5) Vegetable number 5 Asparagus
One of nature’s most nutrient-rich veggies, asparagus is a cruciferous powerhouse. Cruciferous veggies help keep our bodies in tip-top shape, so we recommend picking up a bundle of asparagus every week. Be sure to snap off just the end (avoiding any challenging parts), toss it with a bit of olive oil and lemon juice for an antioxidant blast, and roast until it turns brown on both ends. Sprinkle Parmesan cheese over the top for more flavor. Roasted asparagus tastes excellent alone or with lean protein like fish or chicken breast.
6) Bell Peppers
Bell peppers are an excellent source of vitamin C, which is necessary for collagen production. Collagen is essential because it keeps your skin elastic and plump. Aside from that, bell peppers are high in antioxidants, which help fight wrinkles and other signs of aging. These include beta-carotene, lutein, and zeaxanthin. So eat up! Not only will you look younger but feel younger too!
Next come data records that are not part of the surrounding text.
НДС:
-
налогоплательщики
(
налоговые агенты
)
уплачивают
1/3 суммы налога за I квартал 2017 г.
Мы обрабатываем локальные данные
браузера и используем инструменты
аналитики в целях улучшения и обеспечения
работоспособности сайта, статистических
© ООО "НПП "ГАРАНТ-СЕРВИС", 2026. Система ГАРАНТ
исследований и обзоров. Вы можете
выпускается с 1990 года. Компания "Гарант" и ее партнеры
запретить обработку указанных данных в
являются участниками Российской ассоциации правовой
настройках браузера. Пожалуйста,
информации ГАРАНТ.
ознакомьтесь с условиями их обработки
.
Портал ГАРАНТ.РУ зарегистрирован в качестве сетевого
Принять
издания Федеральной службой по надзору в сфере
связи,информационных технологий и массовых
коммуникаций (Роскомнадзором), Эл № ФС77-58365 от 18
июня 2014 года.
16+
7) Vegetable number 7 Lettuce
The first vegetable on our list is Lettuce. Even though it’s commonly used for salads, it is also great in wraps and sandwiches. Due to its high water content, it can also help curb your appetite, keeping you from snacking on unhealthy foods throughout the day. Plus, a cup of Lettuce contains roughly 3 grams of fiber, so it’s a perfect addition to a healthy diet.
8) Cucumber
Cucumbers are abundant in water, making them an excellent choice for hydrating your body. Not only that, but cucumbers also have anti-inflammatory properties and help aid digestion with their fiber content. They’re also filled with vitamin K and potassium, two nutrients essential for bone health. Cucumbers contain smaller amounts of vitamins A and C and plenty of other essential minerals like manganese and copper.
9) Vegetable number 9 Lettuce
Celery is an excellent source of vitamin K, potassium, and vitamin C and a good source of folate and calcium. It’s also low in calories—100 grams of celery contain only 20 calories. Not only that, but it’s a great weight-loss food because it is very filling; one study found that subjects consumed fewer calories during lunch when a salad with celery was on their plate. Still, have room for dessert?
10) Sweet Potato
This superfood can not only lower your cholesterol but also help regulate blood sugar. Sweet potato is rich in vitamin A and C and packs a punch for healthy nutrients. It has no fat or cholesterol and is low in calories. The best part: Sweet potatoes are packed with fiber, so they help keep you feeling full for more extended periods. A one-cup serving will give you about 110 calories, as well as 4 grams of fiber. Just make sure to watch out for all that sodium!